Pressing Flowers

November 04, 2017

Pressing Flowers

Pressing Flowers


Another way to preserve the beauty of summer flowers is to press them.  Pressing flowers removes the water, leaving you with a thin, delicate flower.  There are many uses for pressed flowers.  You can make a wildflower collection by gluing them to cards and putting them in an album.  Label each specimen with the collection date and location, and the common name and Latin name of the plant.  This is a good way to make a catalog of the flowers that grow near you.  Pressed flowers add a summery, personalized look to gifts and decorations.  You can use them to decorate cards, wall hangings, vases, and anything that would benefit from having flowers glued to it. 


The best types of flowers to press are flat and simple, like geraniums, pansies, and poppies.  It is challenging to press flowers that are bulky or complex, like lilies, roses, and daffodils.  When collecting flowers for pressing it is important to pick the prettiest ones you can find, as any flaws will be visible when they are dry.  Also, some flowers fade during pressing, so choose the brightest ones.  It is best to pick the flowers right before you are ready to press them, but you should be sure that there is no moisture on them.  You want them to be in good condition and not starting to decay, or they may turn brown.  You can press the flower head by itself, or you can leave it attached to the stem and leaves.  You can also press the leaves by themselves, of course. 


Be aware when picking flowers.  If you are picking them in the wild, take only one or two from each plant, and only if there are other plants in the area.  Always ask permission before picking flowers on private land.


You can use a flower press if you have one, but I have found that a heavy book works just as well.  Lay the flowers down on a flat sheet of paper.  Copy paper is a good choice because it is smooth and absorbent.  Avoid using paper towels.  They often have a pattern that is transferred to the flowers, and the flowers have a tendency to stick to the porous paper.  To keep the moisture from damaging the pages of the book you are using, add a layer of newspaper or construction paper to the outside of the copy paper.

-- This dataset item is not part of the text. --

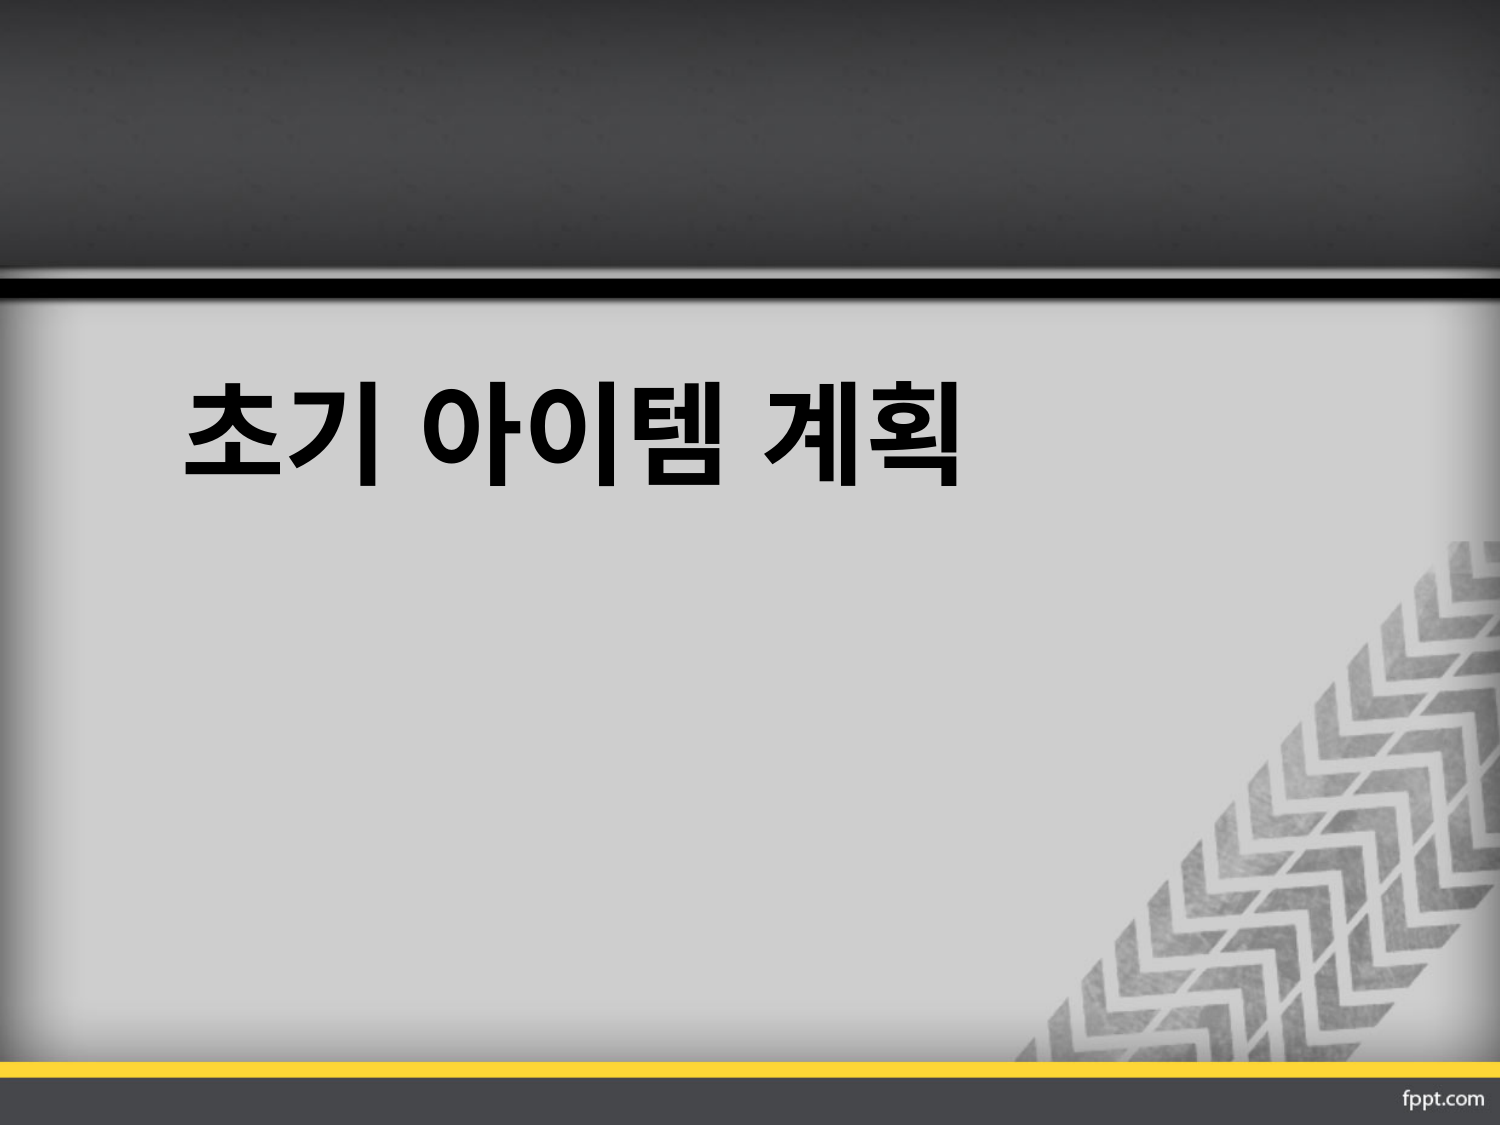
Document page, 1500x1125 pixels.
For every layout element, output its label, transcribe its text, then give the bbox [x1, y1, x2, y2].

picture [0, 0, 1500, 1125]
text_box 초기 아이템 계획 [112, 262, 1038, 600]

When you have collected flowers and supplies, arrange the flowers on the copy paper in the way that you want them to look.  It may be helpful to smash them down a little bit, so that they stay where you want them, especially if there are a lot of petals or leaves.  To press more complicated flowers, such as orchids and roses, you can cut them into pieces and press them individually.  When dry you can glue the pieces back in position.  When they are properly arranged, lay another sheet of copy paper on top of them, and add a layer of the more absorbent paper on the top and bottom.  Then put the sandwich in the book and close.  I often put the book with the flowers in it back on the shelf to compress it more, but you can weigh it down with other books or bricks, or whatever you have laying around.  Check on them after two weeks.  If there is any moisture left, put them back for another few days.  It can take up to a month for flowers to be completely dry.  When they are dry, gently peel them from the paper.  It may be helpful to use tweezers.  Store them in a dark, dry place until you are ready to use them. 


That’s it!  Pressing flowers is fast and easy once you know how.